Gregg took issue with Pence's ability to follow through on his Roadmap, pointing out that during Pence's 12 years in Congress, no legislation he authored became law and noting that Pence missed 86 percent of his committee votes.

"This race is about needing a workhorse and not a show horse," Gregg said. "And to be candid, no more than you show up anymore, you wouldn't even be a show horse — you'd about be down to being a one-trick pony."

That line prompted Pence's only deviation from his well-rehearsed script. The six-term congressman said he's voted 95 percent of the time on the House floor and basically called Gregg mean. 

"We don't need negative personal attacks in a campaign for governor," Pence said. "We want a governor who will attack the issues and not his opponents."

But Gregg swung right back, and on the issues, responding to a question about state assistance for single mothers by criticizing Pence's "strong families" plan that declares best only those families headed by a father and mother.

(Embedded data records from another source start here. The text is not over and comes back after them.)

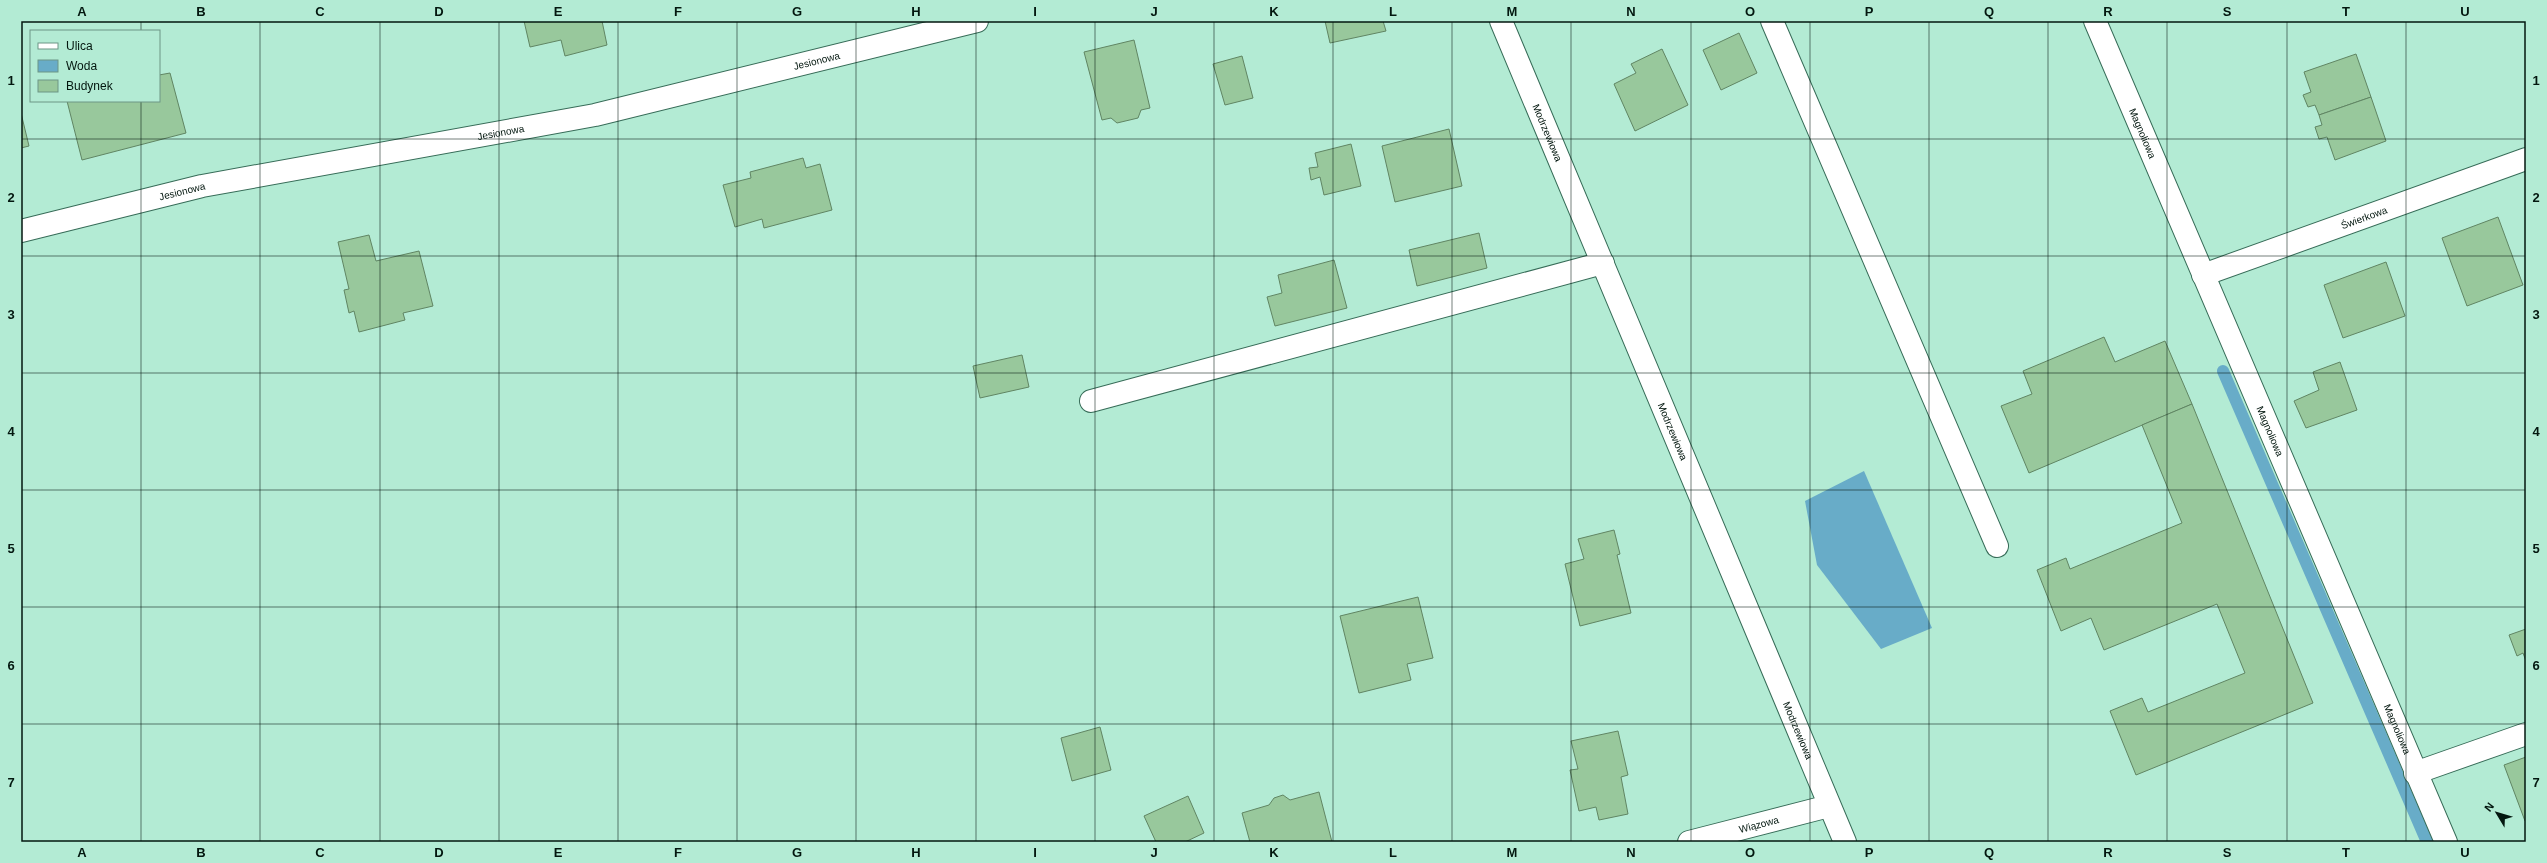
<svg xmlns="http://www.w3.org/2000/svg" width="2547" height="863" viewBox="0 0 2547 863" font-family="Helvetica,sans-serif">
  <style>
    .water { fill: #68acc8 }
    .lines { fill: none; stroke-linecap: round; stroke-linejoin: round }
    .stream { stroke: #68acc8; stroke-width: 12 }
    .building { fill: #98c89c; stroke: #608563 }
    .minor-casing { stroke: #376c58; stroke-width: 24 }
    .minor { stroke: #fff; stroke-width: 22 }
    .grid { fill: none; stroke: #03170f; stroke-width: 1; stroke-opacity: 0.55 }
    .labels { text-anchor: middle; stroke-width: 3; stroke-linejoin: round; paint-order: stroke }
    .street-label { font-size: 10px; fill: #03170f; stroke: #b3ebd4 }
    .neatline { fill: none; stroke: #03170f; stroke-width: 1.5 }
    .grid-label { font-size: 13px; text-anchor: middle; font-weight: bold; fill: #03170f }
  </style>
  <rect width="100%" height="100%" fill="#b3ebd4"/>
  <polygon class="water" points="1864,471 1932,628 1881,649 1817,565 1805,501"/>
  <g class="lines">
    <polyline class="stream" points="2223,371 2427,842"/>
  </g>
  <g class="building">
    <polygon points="524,21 602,21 607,45 565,56 561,40 530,47"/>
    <polygon points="1325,21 1383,21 1386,31 1330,43"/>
    <polygon points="1739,33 1757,73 1721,90 1703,50"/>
    <polygon points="1134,40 1150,108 1141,110 1138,118 1117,123 1111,118 1102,120 1084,52"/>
    <polygon points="1662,49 1688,105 1635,131 1614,84 1636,73 1631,64"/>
    <polygon points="2356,54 2371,97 2319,115 2315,105 2308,107 2303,95 2311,92 2304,72"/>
    <polygon points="1242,56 1253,98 1225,105 1213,64"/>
    <polygon points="170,73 186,133 82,160 67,101 159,101 159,75"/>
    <polygon points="2371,97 2386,141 2335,160 2327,137 2319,139 2315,127 2322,125 2319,115"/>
    <polygon points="21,113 29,146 21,148"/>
    <polygon points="1449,129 1462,186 1395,202 1382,146"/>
    <polygon points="1351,144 1361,186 1324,195 1320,177 1311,180 1309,168 1318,167 1315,153"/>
    <polygon points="803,158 806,168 820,164 832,210 764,228 762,219 735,227 723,185 751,178 750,172"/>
    <polygon points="2498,217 2523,285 2467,306 2442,238"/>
    <polygon points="1479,233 1487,268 1417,286 1409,250"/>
    <polygon points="369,235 376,261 419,251 433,306 403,313 405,320 359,332 354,311 349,313 344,290 349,289 338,242"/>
    <polygon points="1334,260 1347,308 1275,326 1267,297 1282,293 1278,275"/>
    <polygon points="2386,262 2405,316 2343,338 2324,285"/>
    <polygon points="2104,337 2115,362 2165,341 2192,404 2029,473 2001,406 2032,394 2023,371"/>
    <polygon points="1022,355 1029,387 980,398 973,366"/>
    <polygon points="2340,362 2357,410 2306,428 2294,401 2319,390 2313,372"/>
    <polygon points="2192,404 2313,703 2136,775 2110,711 2142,698 2148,712 2245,673 2217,604 2104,650 2091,618 2061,631 2037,570 2066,558 2070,569 2182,523 2142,425"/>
    <polygon points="1614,530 1620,554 1617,555 1631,613 1580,626 1565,564 1584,559 1578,539"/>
    <polygon points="1418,597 1433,658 1407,664 1411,680 1359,693 1340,616"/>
    <polygon points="2526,629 2526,661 2523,653 2517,656 2509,635"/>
    <polygon points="1100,727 1111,770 1072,781 1061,738"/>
    <polygon points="1618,731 1628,775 1621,777 1628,814 1599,820 1596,807 1579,811 1570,770 1578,769 1571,741"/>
    <polygon points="2526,757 2526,821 2525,821 2504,765"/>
    <polygon points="1319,792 1332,842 1250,842 1242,813 1269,805 1274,798 1283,795 1290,800"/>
    <polygon points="1188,796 1204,833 1185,842 1156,842 1144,816"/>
  </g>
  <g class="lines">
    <g class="minor-casing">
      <g id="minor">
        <path id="s1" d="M 1501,21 L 1845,842"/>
        <polyline points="1772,21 1997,546"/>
        <path id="s2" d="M 2095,21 L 2446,842"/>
        <path id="s3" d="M 21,231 L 202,186 L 595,115 L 977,21"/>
        <path id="s4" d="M 2203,275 L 2526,159"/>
        <polyline points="1091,401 1603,263"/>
        <polyline points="2415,773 2526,734"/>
        <path id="s5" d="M 1689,842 L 1829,806"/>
      </g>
    </g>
    <use href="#minor" class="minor"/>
  </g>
  <path class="grid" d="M 141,21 L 141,31M 260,21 L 260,842M 380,21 L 380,842M 499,21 L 499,842M 618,21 L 618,842M 737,21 L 737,842M 856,21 L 856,842M 976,21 L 976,842M 1095,21 L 1095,842M 1214,21 L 1214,842M 1333,21 L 1333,842M 1452,21 L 1452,842M 1571,21 L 1571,842M 1691,21 L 1691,842M 1810,21 L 1810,842M 1929,21 L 1929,842M 2048,21 L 2048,842M 2167,21 L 2167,842M 2287,21 L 2287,842M 2406,21 L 2406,842M 141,101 L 141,842M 21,139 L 2526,139M 21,256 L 2526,256M 21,373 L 2526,373M 21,490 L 2526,490M 21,607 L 2526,607M 21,724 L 2526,724"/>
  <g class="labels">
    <g class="street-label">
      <text dy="4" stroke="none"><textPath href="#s3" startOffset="814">Jesionowa</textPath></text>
      <text dy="4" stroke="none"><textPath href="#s3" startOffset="490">Jesionowa</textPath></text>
      <text dy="4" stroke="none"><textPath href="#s1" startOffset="121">Modrzewiowa</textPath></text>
      <text dy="4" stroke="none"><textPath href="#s2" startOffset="122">Magnoliowa</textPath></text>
      <text dy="4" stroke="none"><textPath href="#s3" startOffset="166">Jesionowa</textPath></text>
      <text dy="4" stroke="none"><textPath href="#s4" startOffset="171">Świerkowa</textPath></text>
      <text dy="4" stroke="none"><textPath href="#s1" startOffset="445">Modrzewiowa</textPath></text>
      <text dy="4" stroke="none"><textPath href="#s2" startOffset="446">Magnoliowa</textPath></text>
      <text dy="4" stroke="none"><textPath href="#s2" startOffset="770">Magnoliowa</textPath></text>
      <text dy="4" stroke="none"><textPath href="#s1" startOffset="769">Modrzewiowa</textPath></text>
      <text dy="4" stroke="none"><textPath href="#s5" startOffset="72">Wiązowa</textPath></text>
    </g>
  </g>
  <rect width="2547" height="863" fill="none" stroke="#b3ebd4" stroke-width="44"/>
  <rect x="30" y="30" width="130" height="72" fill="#b3ebd4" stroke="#6d9685"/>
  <rect x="38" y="43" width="20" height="6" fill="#ffffff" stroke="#6d9685"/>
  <text x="66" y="50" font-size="12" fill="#03170f">Ulica</text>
  <rect x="38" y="60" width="20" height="12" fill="#68acc8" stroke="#6d9685"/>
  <text x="66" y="70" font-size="12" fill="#03170f">Woda</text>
  <rect x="38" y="80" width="20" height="12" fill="#98c89c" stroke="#6d9685"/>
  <text x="66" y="90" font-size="12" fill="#03170f">Budynek</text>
  <g transform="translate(2497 813) rotate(308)" stroke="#b3ebd4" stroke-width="3" paint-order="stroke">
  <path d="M0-3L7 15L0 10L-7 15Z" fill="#03170f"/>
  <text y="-6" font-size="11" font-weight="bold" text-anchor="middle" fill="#03170f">N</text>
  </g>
  <rect x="22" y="22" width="2503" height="819" class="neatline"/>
  <g class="grid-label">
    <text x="82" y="16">A</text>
    <text x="201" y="16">B</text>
    <text x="320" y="16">C</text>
    <text x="439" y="16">D</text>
    <text x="558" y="16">E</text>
    <text x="678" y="16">F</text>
    <text x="797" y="16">G</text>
    <text x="916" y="16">H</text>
    <text x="1035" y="16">I</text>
    <text x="1154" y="16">J</text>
    <text x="1274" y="16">K</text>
    <text x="1393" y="16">L</text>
    <text x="1512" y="16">M</text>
    <text x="1631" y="16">N</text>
    <text x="1750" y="16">O</text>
    <text x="1869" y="16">P</text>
    <text x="1989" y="16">Q</text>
    <text x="2108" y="16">R</text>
    <text x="2227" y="16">S</text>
    <text x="2346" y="16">T</text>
    <text x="2465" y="16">U</text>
    <text x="11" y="85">1</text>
    <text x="2536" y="85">1</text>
    <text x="11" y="202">2</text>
    <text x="2536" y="202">2</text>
    <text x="11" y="319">3</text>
    <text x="2536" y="319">3</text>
    <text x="11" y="436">4</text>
    <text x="2536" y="436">4</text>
    <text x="11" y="553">5</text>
    <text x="2536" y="553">5</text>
    <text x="11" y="670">6</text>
    <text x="2536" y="670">6</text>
    <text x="11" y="787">7</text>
    <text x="2536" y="787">7</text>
    <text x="82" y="857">A</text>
    <text x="201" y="857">B</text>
    <text x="320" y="857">C</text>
    <text x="439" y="857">D</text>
    <text x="558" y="857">E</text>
    <text x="678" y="857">F</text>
    <text x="797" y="857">G</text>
    <text x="916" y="857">H</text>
    <text x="1035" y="857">I</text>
    <text x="1154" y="857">J</text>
    <text x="1274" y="857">K</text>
    <text x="1393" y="857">L</text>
    <text x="1512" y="857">M</text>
    <text x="1631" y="857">N</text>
    <text x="1750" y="857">O</text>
    <text x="1869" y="857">P</text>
    <text x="1989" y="857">Q</text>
    <text x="2108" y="857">R</text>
    <text x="2227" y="857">S</text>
    <text x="2346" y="857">T</text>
    <text x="2465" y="857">U</text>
  </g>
</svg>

"I'm a single parent, too, and I take great offense that kind of his family plan doesn't consider me and my boys a family," said Gregg, who is divorced. "Maybe he doesn't think you and your kids are a family either; that's a road we don't want to go down."

To some extent, Pence can afford to be stoic in the face of Gregg's attacks. Pence led in the most recent survey of likely voters and has a 3-1 campaign cash advantage heading into the final three weeks of the race.

But Gregg showed he's persistent, using his closing remarks to ask independent voters and "Lugar Republicans" to vote against "extremist" Pence and for him.

"I am the only person standing between you and Tea Party control of our Hoosier government," Gregg said.

Pence, Gregg and Libertarian Rupert Boneham, who seemed distracted for much of Wednesday's lightly attended but statewide broadcast debate in South Bend, will meet for a final debate Oct. 25 in Fort Wayne.